Back to the wilderness bill. Senator McCain admired Mo Udall and his efforts to preserve the wilderness. He worked for bills championed by Udall in 1984 and 1990. He has voted for a number of wilderness bills and other environmental matters. This is a little misleading though as many of these bills, are free passes to get a higher environmental rating. For example Washington’s Wild Sky Wilderness bill, after getting scaled down and massaged, passed the Senate unanimously. Senator McCain’s environmental credits are chronicled at the Republicans for the Environmental Protection website. On the other hand Senator McCain would eliminate any ban on new roads in wilderness areas and, among other things has many times opposed significant bills for funding for wilderness areas and national parks. His environmental failings are chronicled on sites such as the Sierra Club.

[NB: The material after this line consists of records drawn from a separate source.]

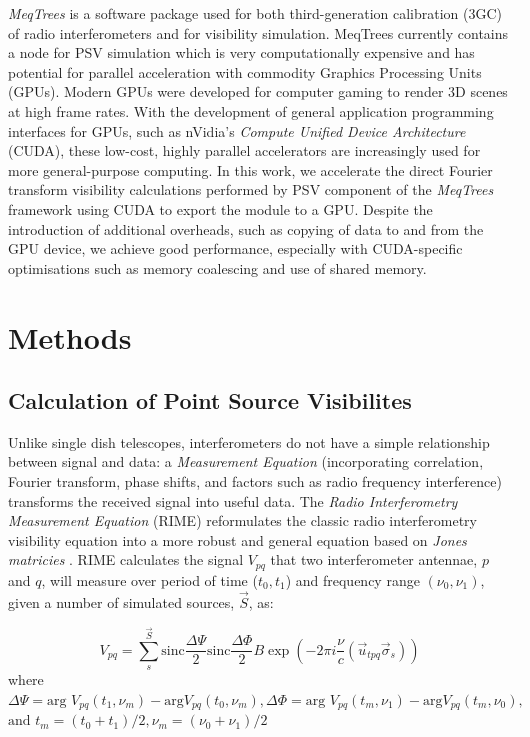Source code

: \emph{MeqTrees} is a software package used for both third-generation
calibration (3GC) of radio interferometers and for  visibility simulation.
MeqTrees currently contains a node for PSV simulation which is very
computationally expensive and has potential for parallel acceleration with
commodity Graphics Processing Units (GPUs). \label{sec:cuda}  Modern GPUs were
developed for computer gaming to render 3D scenes at high frame rates. With
the development of general application programming interfaces for GPUs, such
as nVidia's \emph{Compute Unified Device Architecture} (CUDA), these low-cost,
highly parallel accelerators are increasingly used for more general-purpose
computing. In this work, we accelerate the direct Fourier transform visibility
calculations performed by PSV component of the \emph{MeqTrees} framework using
CUDA to export the module to a GPU.  Despite the introduction of additional
overheads, such as copying of data to and from the GPU device,  we achieve
good performance, especially with CUDA-specific optimisations such as memory
coalescing and  use of shared memory.


\section{Methods}
\subsection{Calculation of Point Source Visibilites}
\label{sec:meqtrees}

Unlike single dish telescopes, interferometers do not have a simple
relationship between signal and data: a \emph{Measurement Equation}
(incorporating correlation, Fourier transform, phase shifts, and factors such
as radio frequency interference) transforms the received signal into useful
data.  The \emph{Radio Interferometry Measurement Equation} (RIME)
reformulates the classic radio interferometry visibility equation into a more
robust and general equation based on \emph{Jones matricies}
\citep{Smirnov2011}. RIME calculates the signal $V_{pq}$ that two
interferometer antennae, $p$ and $q$, will measure over period of time ($t_0,
t_1$)  and  frequency range $(\nu_0, \nu_1)$, given a number of simulated
sources, $\vec{S}$, as:

\begin{equation}
V_{pq} = \sum_s^{\vec{S}}
\mbox{sinc}\frac{\Delta\Psi}{2}\mbox{sinc}\frac{\Delta\Phi}{2}
B\exp\left({-2\pi i\frac{\nu}{c}(\vec{u}_{tpq}\vec\sigma_s)}\right)
\label{eq:RIME}
\end{equation}
where
$\Delta\Psi = \mbox{arg }V_{pq}(t_1,\nu_m) - \mbox{arg
}V_{pq}(t_0,\nu_m), 
\Delta\Phi = \mbox{arg }V_{pq}(t_m,\nu_1) - \mbox{arg
}V_{pq}(t_m,\nu_0),$
$\mbox{and } t_m = (t_0 + t_1)/2, \nu_m = (\nu_0 + \nu_1)/2 $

The Sierra club of course rates him the worst there is in Congress on environmental issues. This is based on his recent voting record, or lack of a voting record. He has failed to vote on myriad environmental issues since beginning his campaign. He did this of course to avoid alienating interest groups,  to give him campaigning room. While not particularly commendable, this would somewhat level the playing field with Obama, who has a rather sparse voting record because of his junior status as a senator.

The League of Conservation Voters is an established collection of environmental groups, which endorsed McCain is the 2004 Arizona senatorial election. It confirms that in 2007 McCain ducked out of every single critical envornmental vote. There apparently were 15, which is a lot of ducking.  LVC also gave him a zero for that period which should help resove some of Mr. Connelly’s questions about the Sierra Club’s rating of him but the LCV gives him a lifetime rating of 26 which means little until compared with Obama’s 86.  LVC’s lifetime rating puts McCain relatively low among Republicans on environmental issues.

McCain’s strength seems to be his forthright calls to do something about global warming.  When many Republicans would not say a thing against a president who refused to accept very clear scientific conclusions, McCain stepped up and said the evidence was irrefutable.  He however did not establish a voting record that would separate him from mainstream Republican positions defined by the administration.

My sense of this is that his environmental sentiments are sincere but they are not terribly high among his priorities.  The issues on which he has an unwavering voting record are any legislation against abortion rights and any legislation favoring expansion of the military or its adventures.  There is very little deviation in these areas.  On environmental issues more often than not industrial interests seem to prevail.